Fine-grained questions regarding which elements of interventions are effective for which behavioral and psychological symptoms of dementia delivered by which caregivers to which persons with dementia require further attention. Questions about the optimal duration, frequency, and setting of interventions cannot be answered empirically from these data. Successful interventions included approximately nine to 12 sessions tailored to the needs of the person with dementia and the caregiver and were delivered individually in the home using multiple components over 3–6 months interspersed with telephone sessions and subsequent individual or group telephone follow-ups. Behaviors more likely to respond to such interventions appear to be agitation, aggression, disruption, shadowing, depression, and repetitive behaviors rather than psychosis. From the emerging pattern for success, we recommend adopting interventions that are multicomponent, tailored to the needs of the caregiver and the person with dementia, and delivered at home with periodic follow-ups.

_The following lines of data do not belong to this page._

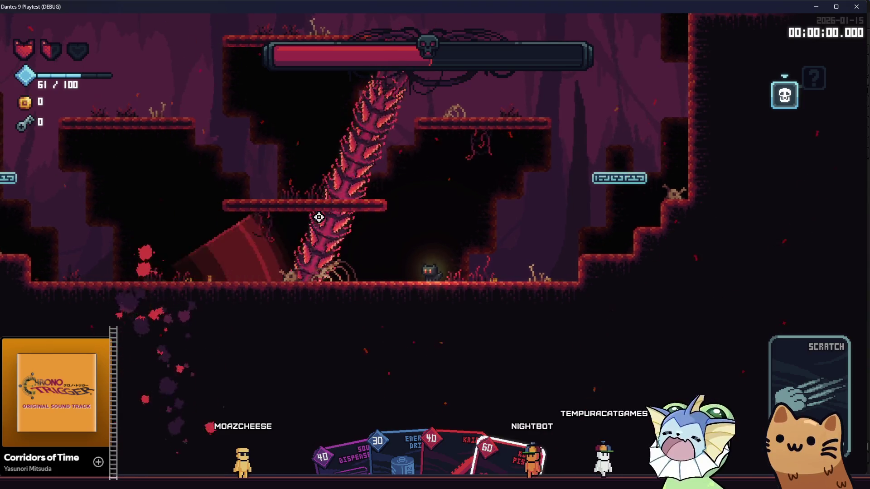
{"action": "left_click", "coordinate": [317, 217]}
{"action": "key", "text": "space"}
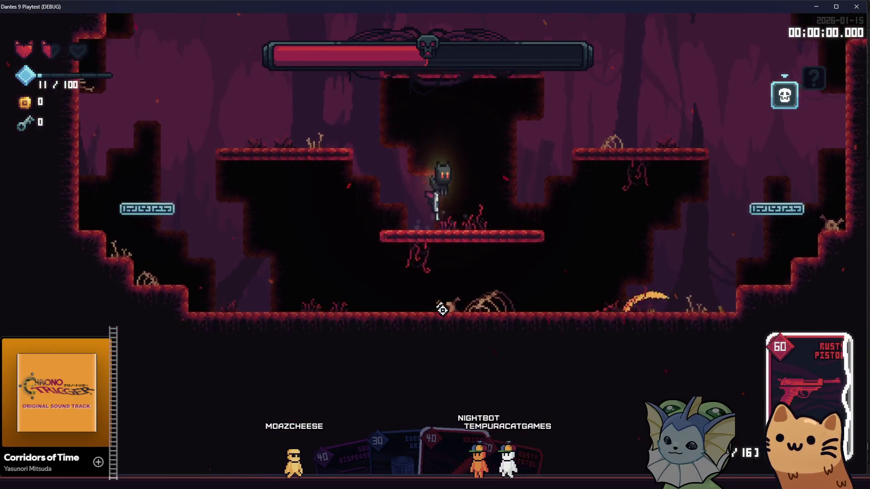
{"action": "left_click", "coordinate": [680, 311]}
{"action": "left_click", "coordinate": [725, 308]}
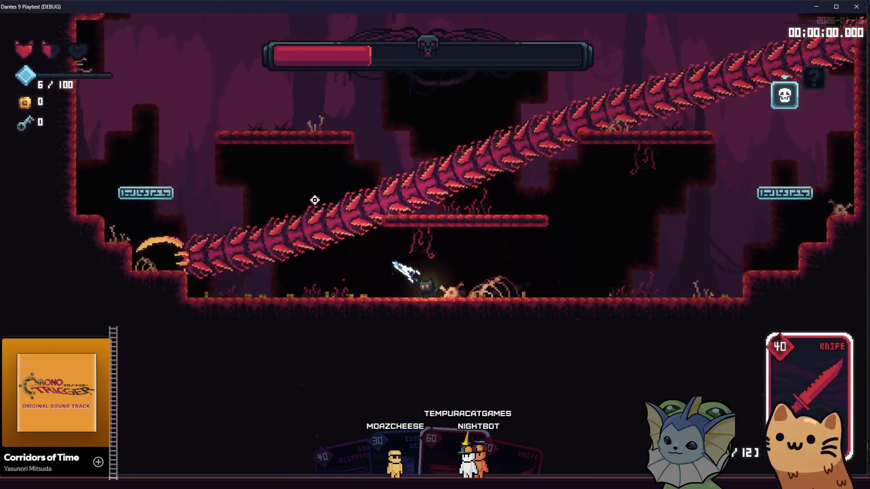
Slash the boss with the knife and fire the pistol while running along the cave floor.
{"action": "right_click", "coordinate": [319, 197]}
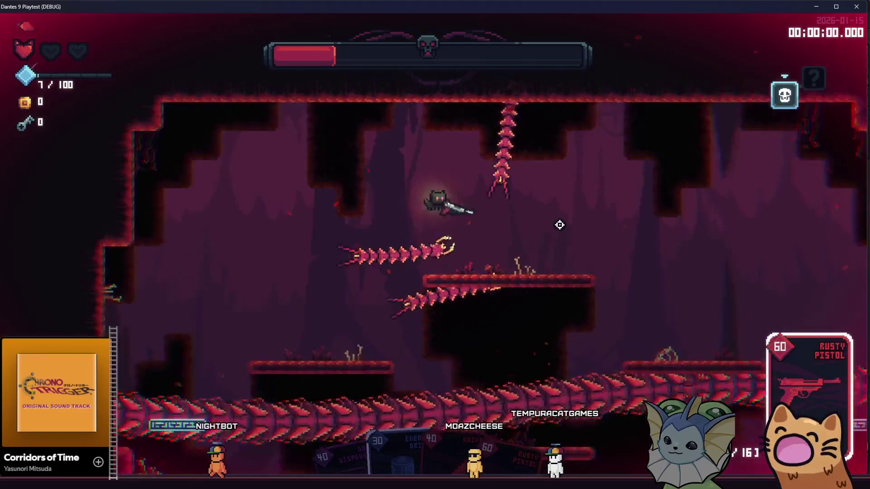
{"action": "left_click", "coordinate": [588, 188]}
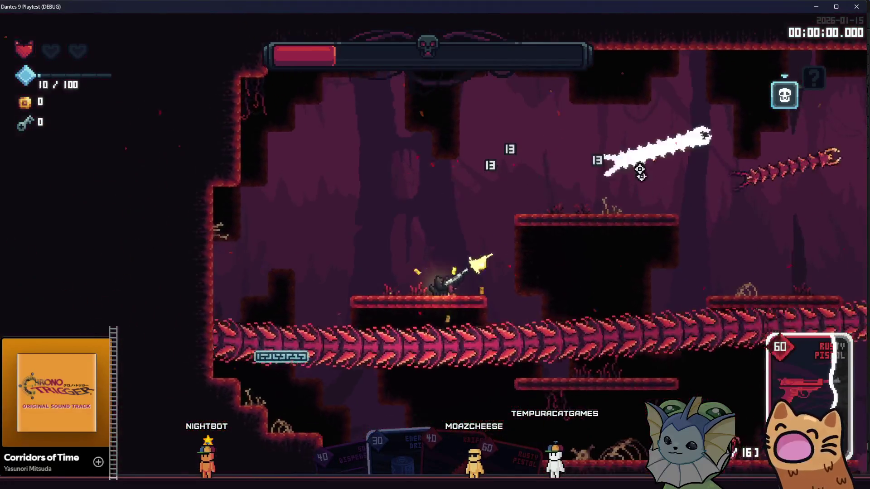
{"action": "left_click", "coordinate": [789, 162]}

The implications from this meta-analysis are extensive. For policy makers, our findings suggest that supporting programs to work with caregivers would be an efficient and potentially sustainable model. For clinicians, caregivers, and persons with dementia, there is a preference for trying nonpharmacological approaches first and avoiding or delaying the use of medications, which have the potential for serious adverse effects and high attrition (9). Despite the onus assumed by caregivers in these interventions, caregivers reported significant benefits to their own psychological health (24–28, 30–33, 35, 37, 38, 40, 43, 44), general health (35, 38), general well-being (25, 31, 33), overall quality of life (24, 35), caregiving burden (29, 33, 43, 45), and caregiving skills (30–32, 40, 41). For researchers, our findings suggest numerous questions that require investigation; in addition to those outlined above, information about cost-benefit and delay in institutionalization will be persuasive in advocating for funding for such interventions. Systematic reporting of sufficient data to allow comparative analysis should be complemented by at least one follow-up to test sustainability.